Andererseits: Wir erblicken Menschen, die mit Würde auftreten, gerade auch in Extremsituationen, etwa wenn sie einen besonderen Mut in einer ausweglosen Lage zeigen. Aber wenn ein Fußballspieler einen schlechten Pass auf seinen Nebenmann spielt, sagen wir kaum, er habe seine Menschenwürde verloren. Was also ist sie? Eine rhetorische Figur ohne gedanklichen Inhalt? Wie so oft in der Philosophie verwenden wir einen Begriff. Doch wenn wir sagen sollen, was er bedeutet, müssen wir eingestehen, dass wir es nicht sagen können.
Hat Würde eine Entsprechung in der Wirklichkeit? Viele meinen, dass die Würde dem Menschen wie eine Art Eigenschaft anhängt – qua Mensch kommt diesem auch Würde zu. Und wenn das Grundgesetz davon spricht, dass sie unverletzbar sei, bedeutet dies im landläufigen Sinne, dass sie durch das Recht gegen Angriffe geschützt wird. Darüber hinaus ist sie etwas, das man dem Menschen nicht nehmen kann, weil sie untrennbar mit ihm verbunden ist.

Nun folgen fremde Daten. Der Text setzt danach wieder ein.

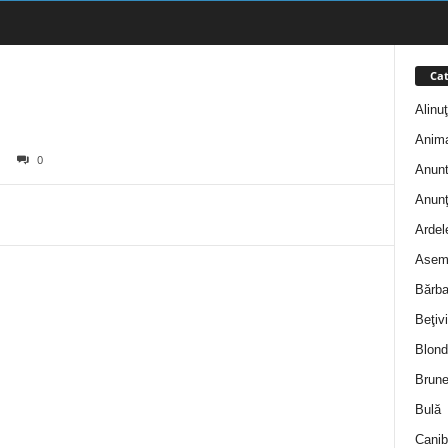
Cat
Alinu
Anim
0
Anunt
Anunţ
Ardel
Asem
Bărba
Beţivi
Blond
Brune
Bulă
Canib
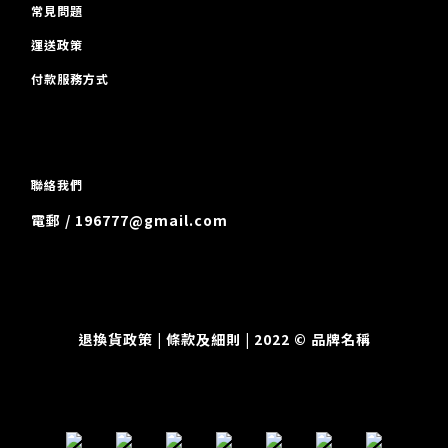
常見問題
運送政策
付款服務方式
聯絡我們
電郵 / 196777@gmail.com
退換貨政策
| 條款及細則 | 2022 © 品牌名稱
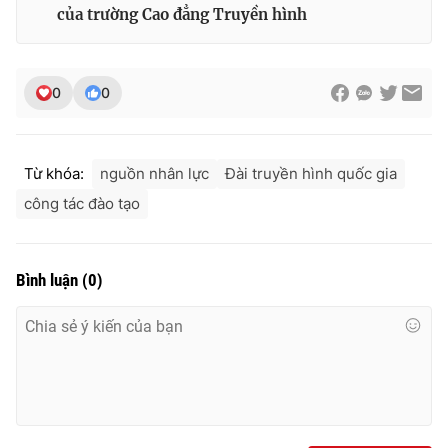
của trường Cao đẳng Truyền hình
0
0
Từ khóa:
nguồn nhân lực
Đài truyền hình quốc gia
công tác đào tạo
Bình luận
(
0
)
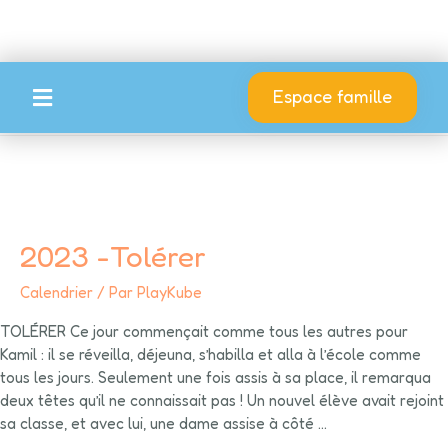
Mois :
mars 2023
Espace famille
2023 -Tolérer
Calendrier
/ Par
PlayKube
TOLÉRER Ce jour commençait comme tous les autres pour
Kamil : il se réveilla, déjeuna, s’habilla et alla à l’école comme
tous les jours. Seulement une fois assis à sa place, il remarqua
deux têtes qu’il ne connaissait pas ! Un nouvel élève avait rejoint
sa classe, et avec lui, une dame assise à côté …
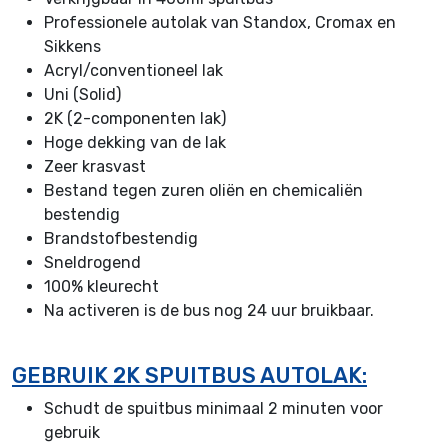
Professionele autolak van Standox, Cromax en
Sikkens
Acryl/conventioneel lak
Uni (Solid)
2K (2-componenten lak)
Hoge dekking van de lak
Zeer krasvast
Bestand tegen zuren oliën en chemicaliën
bestendig
Brandstofbestendig
Sneldrogend
100% kleurecht
Na activeren is de bus nog 24 uur bruikbaar.
GEBRUIK 2K SPUITBUS AUTOLAK:
Schudt de spuitbus minimaal 2 minuten voor
gebruik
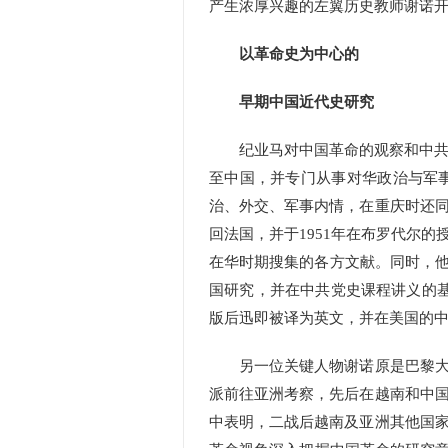
产生浓厚兴趣的左翼历史教师谢诺
以革命史为中心的
早期中国近代史研究
纪业马对中国革命的观察和中共党
至中国，并专门从事对华政治与军
治、外交、军事内情，在重庆时还
回法国，并于1951年在布罗代尔
在华时期搜集的各方文献。同时，他
国研究，并在中共党史课程讲义的基础
版后迅即被译为英文，并在美国的中
另一位关键人物谢诺原是巴黎大学
派前往亚洲考察，先后在越南和中
中表明，二战后越南及亚洲其他国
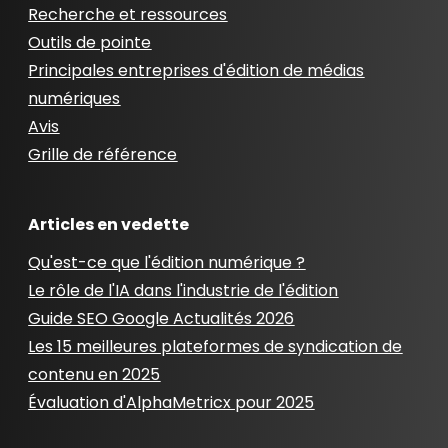
Recherche et ressources
Outils de pointe
Principales entreprises d'édition de médias
numériques
Avis
Grille de référence
Articles en vedette
Qu'est-ce que l'édition numérique ?
Le rôle de l'IA dans l'industrie de l'édition
Guide SEO Google Actualités 2026
Les 15 meilleures plateformes de syndication de
contenu en 2025
Évaluation d'AlphaMetricx pour 2025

Der Menschenwürde-Artikel stützt sich auf die Theorie eines der bedeutendsten Philosophen der Geschichte: Immanuel Kant (1724-1804). Der Mann, der seine Geburtsstadt Königsberg – bis auf eine Ausnahme – nie verließ, hat sich sein ganzes wissenschaftliches Leben lang mit Fragen der Moral befasst. Seine Idee von der Menschenwürde gründet darin, dass Menschen sich gegenseitig als Selbstzwecke achten müssen, die niemals bloß als Mittel genutzt werden dürfen. Eine zentrale Einsicht, die im Grundgesetz aufgenommen wurde.
Aber was ist ein Zweck und was ein Mittel? Will Kant sagen, dass wir dann schon die Würde des Menschen verletzen, wenn wir ihn als Mittel benutzen? Nein. Menschen werden etwa in der Arbeitswelt ständig von anderen als Mittel gebraucht, sei es, um einen Laster zu beladen, sei es, um einen Text zu schreiben. Wichtig ist, dass der Mensch dabei jeweils als Zweck an sich gesehen wird.

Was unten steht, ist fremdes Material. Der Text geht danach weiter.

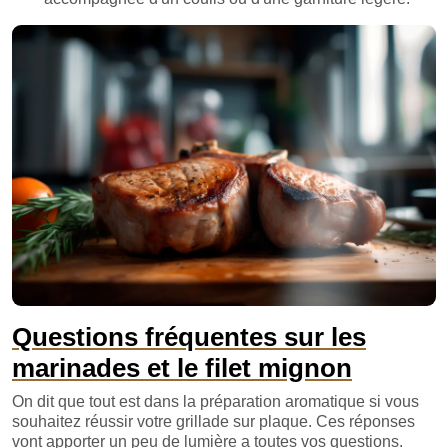
Questions fréquentes sur les
marinades et le filet mignon
On dit que tout est dans la préparation aromatique si vous
souhaitez réussir votre grillade sur plaque. Ces réponses
vont apporter un peu de lumière a toutes vos questions.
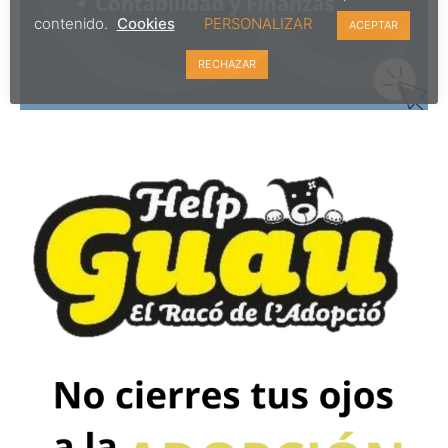
contenido.
Cookies
PERSONALIZAR
ACEPTAR
RECHAZAR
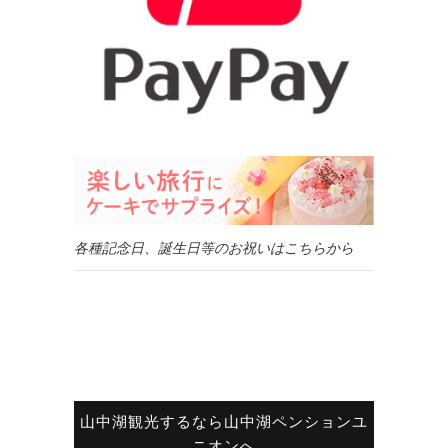
各種記念日、誕生日等のお祝いはこちらから
山中湖観光するなら山中湖ペンションユ
ニオンへ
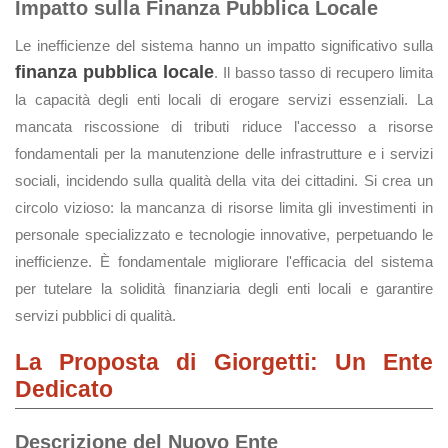
Impatto sulla Finanza Pubblica Locale
Le inefficienze del sistema hanno un impatto significativo sulla
finanza pubblica locale
. Il basso tasso di recupero limita
la capacità degli enti locali di erogare servizi essenziali. La
mancata riscossione di tributi riduce l'accesso a risorse
fondamentali per la manutenzione delle infrastrutture e i servizi
sociali, incidendo sulla qualità della vita dei cittadini. Si crea un
circolo vizioso: la mancanza di risorse limita gli investimenti in
personale specializzato e tecnologie innovative, perpetuando le
inefficienze. È fondamentale migliorare l'efficacia del sistema
per tutelare la solidità finanziaria degli enti locali e garantire
servizi pubblici di qualità.
La Proposta di Giorgetti: Un Ente
Dedicato
Descrizione del Nuovo Ente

„Zweck an sich“ ist ein Kunstwort. Es bedeutet: Jeder Mensch ist zwar immer vielfaches Mittel eigener und fremder Handlungen – aber darin soll er sich als Zweck an sich nicht erschöpfen. Nach Kant soll der Mensch nicht nur Lebewesen sein, sondern schießt darüber als Zweck oder „Ding an sich“ hinaus. Daraus bezieht er seine Selbstpflicht, seine Rechtlichkeit und letztlich seine Würde.

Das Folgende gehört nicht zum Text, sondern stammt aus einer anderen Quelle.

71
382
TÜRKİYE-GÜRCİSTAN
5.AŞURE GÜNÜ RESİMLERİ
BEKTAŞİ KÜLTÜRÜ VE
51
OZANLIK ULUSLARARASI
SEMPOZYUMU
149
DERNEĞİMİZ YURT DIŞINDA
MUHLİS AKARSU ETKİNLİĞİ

Ist damit alles gesagt? Keineswegs. Denn ein Blick in die Geschichte wie auf die Gegenwart lehrt, dass die Vorstellungen über Würde alles andere als klar sind. Der römische Gelehrte Cicero sah die Dignitas (Würde) primär als ein Attribut des Staates, des Römischen Reiches. Die Zuschreibung zum Staat nahm übrigens ein gewisser Carl Schmitt (1888-1985) im 20. Jahrhundert wieder auf. Der zweifellos brillante Staatstheoretiker galt als einer der Ideologen des Nazi-Staates zwischen 1933 und 1945. Für Cicero war der Begriff „Würde“ nur sinnvoll, wenn er Abstufungen zulässt. Die Idee, dass die Würde nicht nur unantastbar ist, sondern auch eine zeitlich uneingeschränkte Bedeutung hat, wurde im Mittelalter durch die christliche Kirche entwickelt. Hier attestierte man dem Papst eben jene Würde, die ewig gültig sei. Im Grunde genommen nimmt Kant später die Idee einer ewigen Würde auf, bezieht sie aber auf den Menschen: Als ein vernunftbegabtes Wesen komme ihm diese im höchsten Maße zu.
Der scheinbar höchste Wertbegriff unserer Existenz lässt uns zweifelnd zurück, wenn wir uns auf ihn besinnen und nach seiner Herkunft und Gehalt fragen. Die Würde ist das dirigierende Zentrum unserer bewussten Existenz. Sie ist eine Art Lebens-Obsession, denn zur eigenen und fremden Würde verhalten wir uns ständig – gut und richtig oder schlecht und falsch. Sie hat etwas zu tun mit unserem Antlitz, unserem Selbstbild, mit Vorstellungen wie Anmut und Selbstbestimmung.
Mit der chronischen Unbestimmtheit des Begriffs müssen wir leben. Aufgeben können wir die Idee von der Würde des Menschen nicht. Der Preis dafür wäre zu hoch.